# [Task description]
Could you repeat, word for word, the lines that begin with the one containing "this 1094×1097 image." and end with the one containing "[823, 1092, 838, 1101] StreetNumber: 421", including both?

[Saved entries]
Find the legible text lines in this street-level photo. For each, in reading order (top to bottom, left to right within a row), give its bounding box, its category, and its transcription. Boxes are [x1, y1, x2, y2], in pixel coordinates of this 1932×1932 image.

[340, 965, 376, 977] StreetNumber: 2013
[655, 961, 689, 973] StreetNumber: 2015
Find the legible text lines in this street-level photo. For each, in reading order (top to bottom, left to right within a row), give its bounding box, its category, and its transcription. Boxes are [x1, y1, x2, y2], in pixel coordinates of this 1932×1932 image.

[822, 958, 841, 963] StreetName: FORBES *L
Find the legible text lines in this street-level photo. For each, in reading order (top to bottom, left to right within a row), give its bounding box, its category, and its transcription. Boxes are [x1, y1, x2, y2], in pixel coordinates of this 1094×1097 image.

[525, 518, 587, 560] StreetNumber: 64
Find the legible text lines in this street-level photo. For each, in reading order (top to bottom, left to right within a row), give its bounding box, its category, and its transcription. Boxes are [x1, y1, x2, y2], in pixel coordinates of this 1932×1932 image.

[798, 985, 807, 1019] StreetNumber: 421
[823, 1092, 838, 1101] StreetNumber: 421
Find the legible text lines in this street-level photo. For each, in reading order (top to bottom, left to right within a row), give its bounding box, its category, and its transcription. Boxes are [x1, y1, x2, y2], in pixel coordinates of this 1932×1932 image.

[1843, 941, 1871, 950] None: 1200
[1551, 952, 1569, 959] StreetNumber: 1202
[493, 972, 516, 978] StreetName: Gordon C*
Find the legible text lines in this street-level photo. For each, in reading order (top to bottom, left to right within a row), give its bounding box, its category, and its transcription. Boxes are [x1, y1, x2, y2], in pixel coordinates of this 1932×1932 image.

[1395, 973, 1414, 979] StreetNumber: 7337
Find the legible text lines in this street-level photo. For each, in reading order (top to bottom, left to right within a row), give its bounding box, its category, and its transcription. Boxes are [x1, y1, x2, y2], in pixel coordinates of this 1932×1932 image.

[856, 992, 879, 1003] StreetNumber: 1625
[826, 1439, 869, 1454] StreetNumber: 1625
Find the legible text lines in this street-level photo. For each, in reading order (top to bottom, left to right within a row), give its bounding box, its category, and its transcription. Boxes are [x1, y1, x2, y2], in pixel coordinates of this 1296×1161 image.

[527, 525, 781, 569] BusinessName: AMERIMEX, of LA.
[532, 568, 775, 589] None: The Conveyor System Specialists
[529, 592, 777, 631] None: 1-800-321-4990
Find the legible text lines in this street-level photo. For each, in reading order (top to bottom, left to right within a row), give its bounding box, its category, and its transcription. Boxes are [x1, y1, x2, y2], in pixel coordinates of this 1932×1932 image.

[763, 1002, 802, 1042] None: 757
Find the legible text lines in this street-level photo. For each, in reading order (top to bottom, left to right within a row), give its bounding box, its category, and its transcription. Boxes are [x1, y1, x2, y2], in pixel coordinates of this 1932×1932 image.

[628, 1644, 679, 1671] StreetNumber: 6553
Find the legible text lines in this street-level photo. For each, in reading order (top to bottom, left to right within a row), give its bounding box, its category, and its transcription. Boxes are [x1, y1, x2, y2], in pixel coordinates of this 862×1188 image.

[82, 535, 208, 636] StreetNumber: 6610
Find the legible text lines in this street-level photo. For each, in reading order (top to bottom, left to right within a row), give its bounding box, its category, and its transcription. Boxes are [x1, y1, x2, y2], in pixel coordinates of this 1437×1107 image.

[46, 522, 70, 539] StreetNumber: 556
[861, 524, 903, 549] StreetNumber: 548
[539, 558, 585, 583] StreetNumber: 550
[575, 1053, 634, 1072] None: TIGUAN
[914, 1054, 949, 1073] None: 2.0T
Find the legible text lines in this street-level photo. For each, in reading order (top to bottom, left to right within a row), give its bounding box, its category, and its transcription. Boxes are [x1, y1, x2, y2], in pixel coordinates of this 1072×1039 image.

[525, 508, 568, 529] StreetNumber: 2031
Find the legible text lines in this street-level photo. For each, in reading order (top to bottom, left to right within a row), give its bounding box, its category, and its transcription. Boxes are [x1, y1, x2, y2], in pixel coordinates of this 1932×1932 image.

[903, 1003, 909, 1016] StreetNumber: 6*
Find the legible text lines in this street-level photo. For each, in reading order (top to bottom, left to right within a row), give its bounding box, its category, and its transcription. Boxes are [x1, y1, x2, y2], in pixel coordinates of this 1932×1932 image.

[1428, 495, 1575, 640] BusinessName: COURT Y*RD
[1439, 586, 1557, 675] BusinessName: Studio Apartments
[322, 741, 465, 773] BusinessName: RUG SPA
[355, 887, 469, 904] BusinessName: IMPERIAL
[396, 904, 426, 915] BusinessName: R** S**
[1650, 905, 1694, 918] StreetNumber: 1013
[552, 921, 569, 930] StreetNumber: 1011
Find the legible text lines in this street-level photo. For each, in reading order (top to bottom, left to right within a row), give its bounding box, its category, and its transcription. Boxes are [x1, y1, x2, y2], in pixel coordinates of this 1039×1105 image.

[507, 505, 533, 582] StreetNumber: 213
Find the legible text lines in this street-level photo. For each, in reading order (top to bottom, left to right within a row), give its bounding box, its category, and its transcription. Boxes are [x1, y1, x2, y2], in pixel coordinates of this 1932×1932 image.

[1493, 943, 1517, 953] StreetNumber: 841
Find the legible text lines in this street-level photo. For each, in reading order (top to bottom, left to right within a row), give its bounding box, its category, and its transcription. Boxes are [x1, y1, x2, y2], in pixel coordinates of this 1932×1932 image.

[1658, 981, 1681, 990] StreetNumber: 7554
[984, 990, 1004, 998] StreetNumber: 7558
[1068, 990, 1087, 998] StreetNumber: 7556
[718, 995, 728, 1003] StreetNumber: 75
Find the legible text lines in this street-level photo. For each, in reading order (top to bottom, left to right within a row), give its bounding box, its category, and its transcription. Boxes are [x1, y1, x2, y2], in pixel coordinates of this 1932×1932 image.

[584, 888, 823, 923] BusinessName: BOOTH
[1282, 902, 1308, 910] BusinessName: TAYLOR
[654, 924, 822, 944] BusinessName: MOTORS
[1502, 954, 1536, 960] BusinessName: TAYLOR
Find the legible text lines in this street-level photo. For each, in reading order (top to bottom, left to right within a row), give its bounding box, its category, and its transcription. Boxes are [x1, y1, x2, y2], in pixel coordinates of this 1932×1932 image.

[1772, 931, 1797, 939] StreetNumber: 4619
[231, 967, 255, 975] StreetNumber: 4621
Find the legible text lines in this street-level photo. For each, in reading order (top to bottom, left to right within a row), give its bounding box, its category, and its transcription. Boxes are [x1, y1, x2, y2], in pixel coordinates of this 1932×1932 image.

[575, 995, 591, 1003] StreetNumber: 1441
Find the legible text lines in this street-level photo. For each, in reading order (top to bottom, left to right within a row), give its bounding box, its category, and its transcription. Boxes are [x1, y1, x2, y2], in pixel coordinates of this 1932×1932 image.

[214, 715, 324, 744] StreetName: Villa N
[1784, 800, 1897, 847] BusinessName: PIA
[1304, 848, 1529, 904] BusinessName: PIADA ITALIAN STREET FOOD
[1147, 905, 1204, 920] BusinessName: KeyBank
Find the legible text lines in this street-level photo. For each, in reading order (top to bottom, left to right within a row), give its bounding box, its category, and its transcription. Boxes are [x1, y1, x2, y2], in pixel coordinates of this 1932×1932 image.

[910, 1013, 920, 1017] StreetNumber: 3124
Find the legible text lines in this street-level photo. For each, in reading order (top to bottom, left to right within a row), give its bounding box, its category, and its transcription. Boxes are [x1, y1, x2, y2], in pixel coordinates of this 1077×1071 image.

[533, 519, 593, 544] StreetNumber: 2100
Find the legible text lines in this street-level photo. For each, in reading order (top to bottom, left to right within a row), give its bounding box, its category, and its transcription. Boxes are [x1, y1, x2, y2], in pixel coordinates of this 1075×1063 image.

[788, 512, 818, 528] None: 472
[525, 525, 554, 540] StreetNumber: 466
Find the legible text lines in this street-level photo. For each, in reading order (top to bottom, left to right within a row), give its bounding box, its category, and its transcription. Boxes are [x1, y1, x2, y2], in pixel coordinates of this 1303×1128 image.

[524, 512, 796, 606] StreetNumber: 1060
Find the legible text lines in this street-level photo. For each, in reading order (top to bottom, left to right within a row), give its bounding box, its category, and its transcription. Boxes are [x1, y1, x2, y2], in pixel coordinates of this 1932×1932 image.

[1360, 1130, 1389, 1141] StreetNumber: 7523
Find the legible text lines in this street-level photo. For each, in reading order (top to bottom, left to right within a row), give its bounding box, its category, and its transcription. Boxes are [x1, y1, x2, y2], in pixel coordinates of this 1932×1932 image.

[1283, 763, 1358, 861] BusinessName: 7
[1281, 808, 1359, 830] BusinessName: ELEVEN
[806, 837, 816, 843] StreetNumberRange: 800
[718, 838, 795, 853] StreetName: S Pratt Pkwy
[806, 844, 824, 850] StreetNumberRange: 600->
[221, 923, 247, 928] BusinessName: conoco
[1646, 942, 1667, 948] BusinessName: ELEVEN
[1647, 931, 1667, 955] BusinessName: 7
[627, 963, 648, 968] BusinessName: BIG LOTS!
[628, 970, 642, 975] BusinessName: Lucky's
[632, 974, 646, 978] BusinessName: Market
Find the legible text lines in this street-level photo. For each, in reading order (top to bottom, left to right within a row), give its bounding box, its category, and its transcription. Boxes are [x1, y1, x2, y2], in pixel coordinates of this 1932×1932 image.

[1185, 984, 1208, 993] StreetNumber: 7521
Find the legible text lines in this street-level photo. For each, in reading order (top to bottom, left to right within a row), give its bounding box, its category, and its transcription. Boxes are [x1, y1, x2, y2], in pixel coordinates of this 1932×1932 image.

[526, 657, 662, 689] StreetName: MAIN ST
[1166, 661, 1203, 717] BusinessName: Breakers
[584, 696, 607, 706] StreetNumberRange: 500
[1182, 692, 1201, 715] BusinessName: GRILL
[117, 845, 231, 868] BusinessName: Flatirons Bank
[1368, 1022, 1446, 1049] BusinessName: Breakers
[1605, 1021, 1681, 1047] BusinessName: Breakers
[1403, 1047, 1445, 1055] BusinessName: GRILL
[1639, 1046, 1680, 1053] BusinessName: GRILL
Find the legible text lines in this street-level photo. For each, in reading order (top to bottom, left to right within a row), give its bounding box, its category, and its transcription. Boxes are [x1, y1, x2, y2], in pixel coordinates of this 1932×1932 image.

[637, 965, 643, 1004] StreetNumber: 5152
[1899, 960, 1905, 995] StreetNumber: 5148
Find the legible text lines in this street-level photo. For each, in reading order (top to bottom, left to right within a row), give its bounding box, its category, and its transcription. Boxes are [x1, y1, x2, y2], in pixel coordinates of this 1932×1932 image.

# [Completed task]
Find the legible text lines in this street-level photo. For each, in reading order (top to bottom, left to right within a row), give its bounding box, its category, and its transcription. Boxes are [x1, y1, x2, y2], in pixel coordinates of this 1094×1097 image.

[525, 518, 587, 560] StreetNumber: 64
Find the legible text lines in this street-level photo. For each, in reading order (top to bottom, left to right within a row), give its bounding box, its category, and its transcription. Boxes are [x1, y1, x2, y2], in pixel coordinates of this 1932×1932 image.

[798, 985, 807, 1019] StreetNumber: 421
[823, 1092, 838, 1101] StreetNumber: 421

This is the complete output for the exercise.